Making molecular movies of a biological process of energy conversion
Many organisms use sunlight to fuel cellular functions. But exactly how does this conversion of solar energy into chemical energy unfold?
In a recent experiment, an international team of scientists, including two researchers from UWM, sought answers using an advanced imaging technique called time-resolved serial femtosecond crystallography to watch a pigment found in some marine bacteria as it was exposed to sunlight outside the cell.

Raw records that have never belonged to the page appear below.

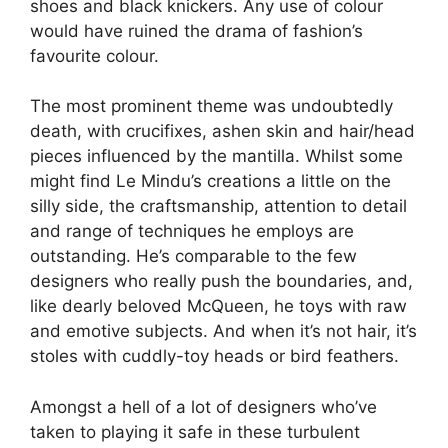
shoes and black knickers. Any use of colour
would have ruined the drama of fashion’s
favourite colour.
The most prominent theme was undoubtedly
death, with crucifixes, ashen skin and hair/head
pieces influenced by the mantilla. Whilst some
might find Le Mindu’s creations a little on the
silly side, the craftsmanship, attention to detail
and range of techniques he employs are
outstanding. He’s comparable to the few
designers who really push the boundaries, and,
like dearly beloved McQueen, he toys with raw
and emotive subjects. And when it’s not hair, it’s
stoles with cuddly-toy heads or bird feathers.
Amongst a hell of a lot of designers who’ve
taken to playing it safe in these turbulent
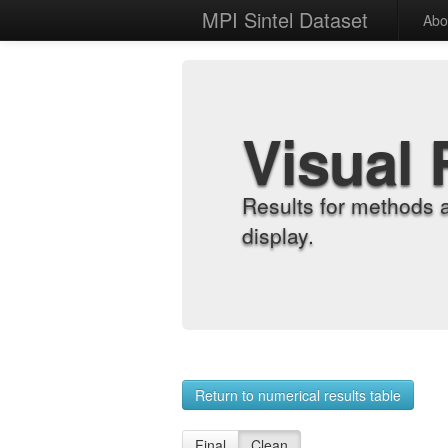
MPI Sintel Dataset
Abo
Visual 
Results for methods 
display.
Return to numerical results table
Final
Clean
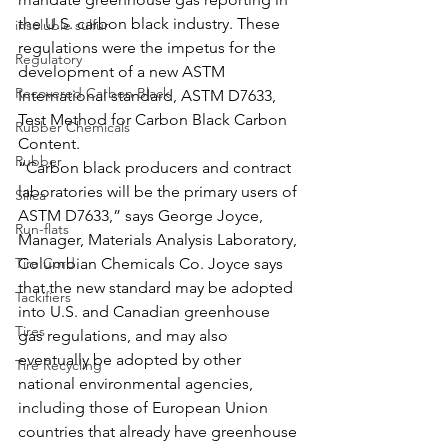
the U.S. carbon black industry. These 
insoluble sulfur
regulations were the impetus for the 
Regulatory
development of a new ASTM 
Recovered Carbon Black
International standard, ASTM D7633, 
Test Method for Carbon Black Carbon 
Rubber Chemicals
Content.
Rubber
“Carbon black producers and contract 
laboratories will be the primary users of 
Silica
ASTM D7633,” says George Joyce, 
Run-flats
Manager, Materials Analysis Laboratory, 
Tire Cord
Columbian Chemicals Co. Joyce says 
that the new standard may be adopted 
Tackifiers
into U.S. and Canadian greenhouse 
Tires
gas regulations, and may also 
eventually be adopted by other 
Tire Recycling
national environmental agencies, 
including those of European Union 
countries that already have greenhouse 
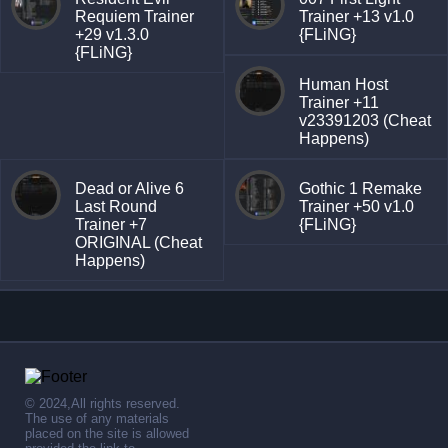
Requiem Trainer
Trainer +13 v1.0
+29 v1.3.0
{FLiNG}
{FLiNG}
Human Host
Trainer +11
v23391203 (Cheat
Happens)
Dead or Alive 6
Gothic 1 Remake
Last Round
Trainer +50 v1.0
Trainer +7
{FLiNG}
ORIGINAL (Cheat
Happens)
© 2024,All rights reserved.
The use of any materials
placed on the site is allowed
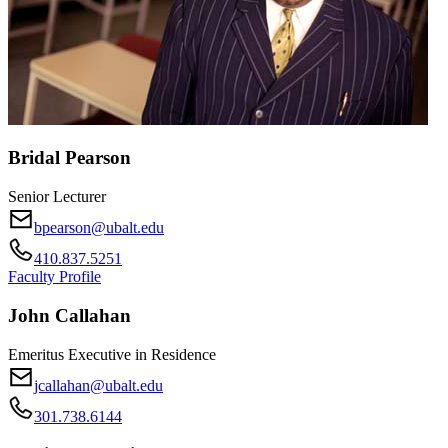
Bridal Pearson
Senior Lecturer
bpearson@ubalt.edu
410.837.5251
Faculty Profile
John Callahan
Emeritus Executive in Residence
jcallahan@ubalt.edu
301.738.6144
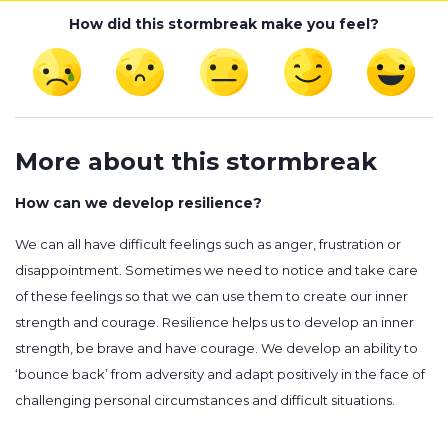
How did this stormbreak make you feel?
More about this stormbreak
How can we develop resilience?
We can all have difficult feelings such as anger, frustration or
disappointment. Sometimes we need to notice and take care
of these feelings so that we can use them to create our inner
strength and courage. Resilience helps us to develop an inner
strength, be brave and have courage. We develop an ability to
‘bounce back’ from adversity and adapt positively in the face of
challenging personal circumstances and difficult situations.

For this experiment, the researchers documented, for the first time, the dynamics of the 'chloride ion-pumping rhodopsin,' an atomic 'pump,' which is jump-started by sunlight and moves chloride ions unidirectionally into the bacterial cells.
These pumps may also serve as a kind of molecular solar cell for energy conversion.
Once inside, the chloride ions create a negatively charged environment, while the outside of the cell remains neutral. This results in an electric field that the bacteria could use to move, grow and maintain other vital functions.
The imaging method is capable of capturing sequential pictures of the molecular changes of biological macromolecules at work.
How chloride is pumped and transported within the rhodopsin has been elusive, said Marius Schmidt, UWM professor of physics who is one of the corresponding authors on the paper, which appeared March 22 in the journal Proceedings of the National Academy of Sciences. Recent UWM graduate and postdoctoral researcher Suraj Pandey also contributed substantially to this research.
"We intended to find out how sunlight drives the pump," Schmidt said. "The rhodopsin's response to light starts the mechanism. The response is extremely fast—at picoseconds, a trillionth of a second. So, we needed to make a molecular movie on extremely fast time scales to follow the 'pumping' action."
The movie shows both the mechanics of the pump and the movements of the pump's piston in a cylinder, which displaces the chloride ions. The size of this piston, however, is one billion times smaller than a piston in the macroscopic world. The movie shows in atomic detail how the piston pushes the chloride ions into the bacterial cell.
Imaging was done with Free Electron Laser (XFEL) equipment at the Linac Coherent Light Source in California that uses ultra-short and intense X-ray pulses that repeat rapidly to capture the frames of the molecular movie. X-rays hit protein molecules that are located in tiny crystals and which diffract into certain patterns, revealing where the atoms are at a single instance of time.
With so many pulses per second, the equipment's camera can work at blistering speed, churning out a multitude of 'snapshots.' Those are then mathematically reconstructed into 3D moving images that depict the arrangement of atoms over time—the structural changes that occur when proteins accomplish a task.
The work is relatable to human biology, he said, because the structure of the chloride pump is very similar to the rhodopsin and the photopsins in the human eye. While it doesn't pump chloride, rhodopsin enables the human eye to absorb light and convert it into the generation of electrical signals that communicate with the brain.
The structure of this chloride-ion pump also resembles that of other G-protein coupled receptors (GPCRs) in humans, which regulate functions such as blood pressure and hormone management. GPRCs are of interest to the pharmaceutical industry because they are prime drug targets.
Although the imaging is being used to advance fundamental biological science, this mechanism could also be applied in the future, Schmidt said, to design light-sensitive molecular pumps. "The chloride pump could be inserted into other organisms, and you'd be able to manipulate their behavior with light through a method called optogenetics," he said.